-- Opening Marker --

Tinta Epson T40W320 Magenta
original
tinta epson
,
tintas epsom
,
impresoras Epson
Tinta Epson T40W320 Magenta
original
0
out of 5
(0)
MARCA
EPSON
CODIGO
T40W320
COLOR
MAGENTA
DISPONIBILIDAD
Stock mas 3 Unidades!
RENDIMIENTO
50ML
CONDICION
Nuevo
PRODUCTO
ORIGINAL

-- Closing Marker --
-- Opening Marker --

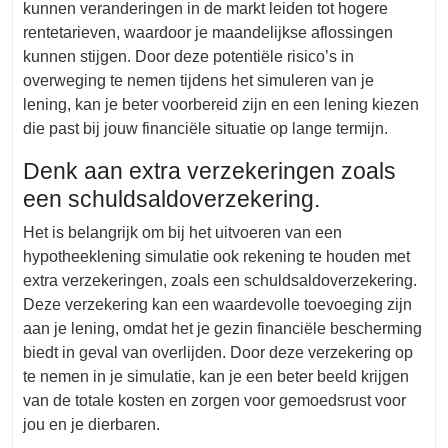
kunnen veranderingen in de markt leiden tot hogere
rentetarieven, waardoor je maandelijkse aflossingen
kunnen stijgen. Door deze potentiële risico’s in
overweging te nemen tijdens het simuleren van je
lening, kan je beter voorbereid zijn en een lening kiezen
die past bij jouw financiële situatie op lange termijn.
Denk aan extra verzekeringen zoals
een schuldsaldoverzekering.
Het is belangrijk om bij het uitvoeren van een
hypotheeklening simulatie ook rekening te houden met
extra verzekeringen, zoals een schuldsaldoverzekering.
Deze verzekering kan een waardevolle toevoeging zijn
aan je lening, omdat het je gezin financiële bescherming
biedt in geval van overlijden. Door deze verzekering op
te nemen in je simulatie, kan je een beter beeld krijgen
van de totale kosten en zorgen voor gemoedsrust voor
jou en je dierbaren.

-- Closing Marker --
-- Opening Marker --

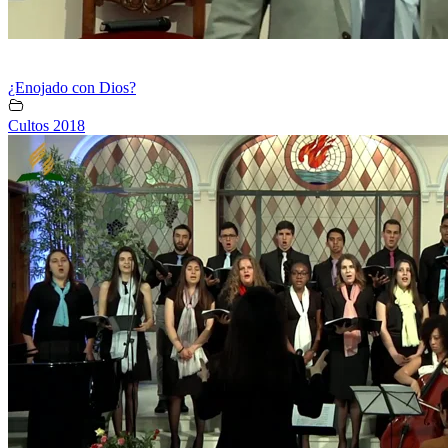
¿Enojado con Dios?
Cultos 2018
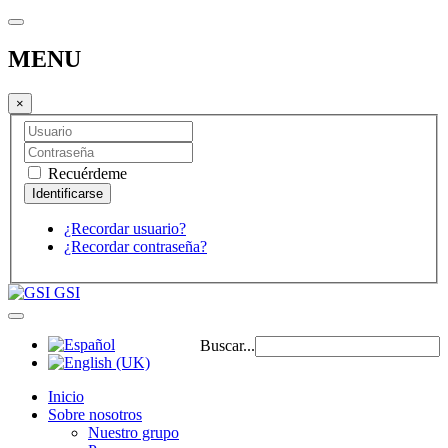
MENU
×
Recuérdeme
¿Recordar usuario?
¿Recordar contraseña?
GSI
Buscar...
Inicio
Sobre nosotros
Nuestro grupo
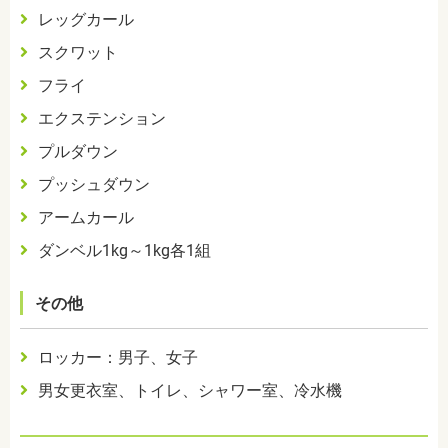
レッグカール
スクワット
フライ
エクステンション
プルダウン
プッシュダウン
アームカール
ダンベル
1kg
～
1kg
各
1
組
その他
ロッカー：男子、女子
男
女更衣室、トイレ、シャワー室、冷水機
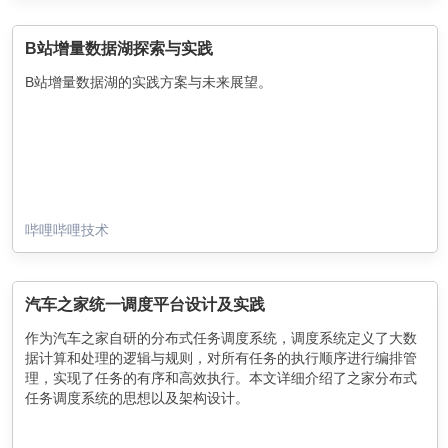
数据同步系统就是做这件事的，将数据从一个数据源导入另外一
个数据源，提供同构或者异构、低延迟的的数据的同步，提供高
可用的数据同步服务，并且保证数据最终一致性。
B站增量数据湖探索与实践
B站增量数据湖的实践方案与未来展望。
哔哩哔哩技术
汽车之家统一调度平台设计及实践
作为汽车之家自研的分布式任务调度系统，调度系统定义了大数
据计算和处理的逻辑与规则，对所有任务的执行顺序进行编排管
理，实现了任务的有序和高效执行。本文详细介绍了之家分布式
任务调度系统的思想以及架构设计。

-- Closing Marker --

#### [EXERCISE]
For the string "zoals", go line by line through the material and copy every line that has it.

#### [TASK RESPONSE]
Denk aan extra verzekeringen zoals
extra verzekeringen, zoals een schuldsaldoverzekering.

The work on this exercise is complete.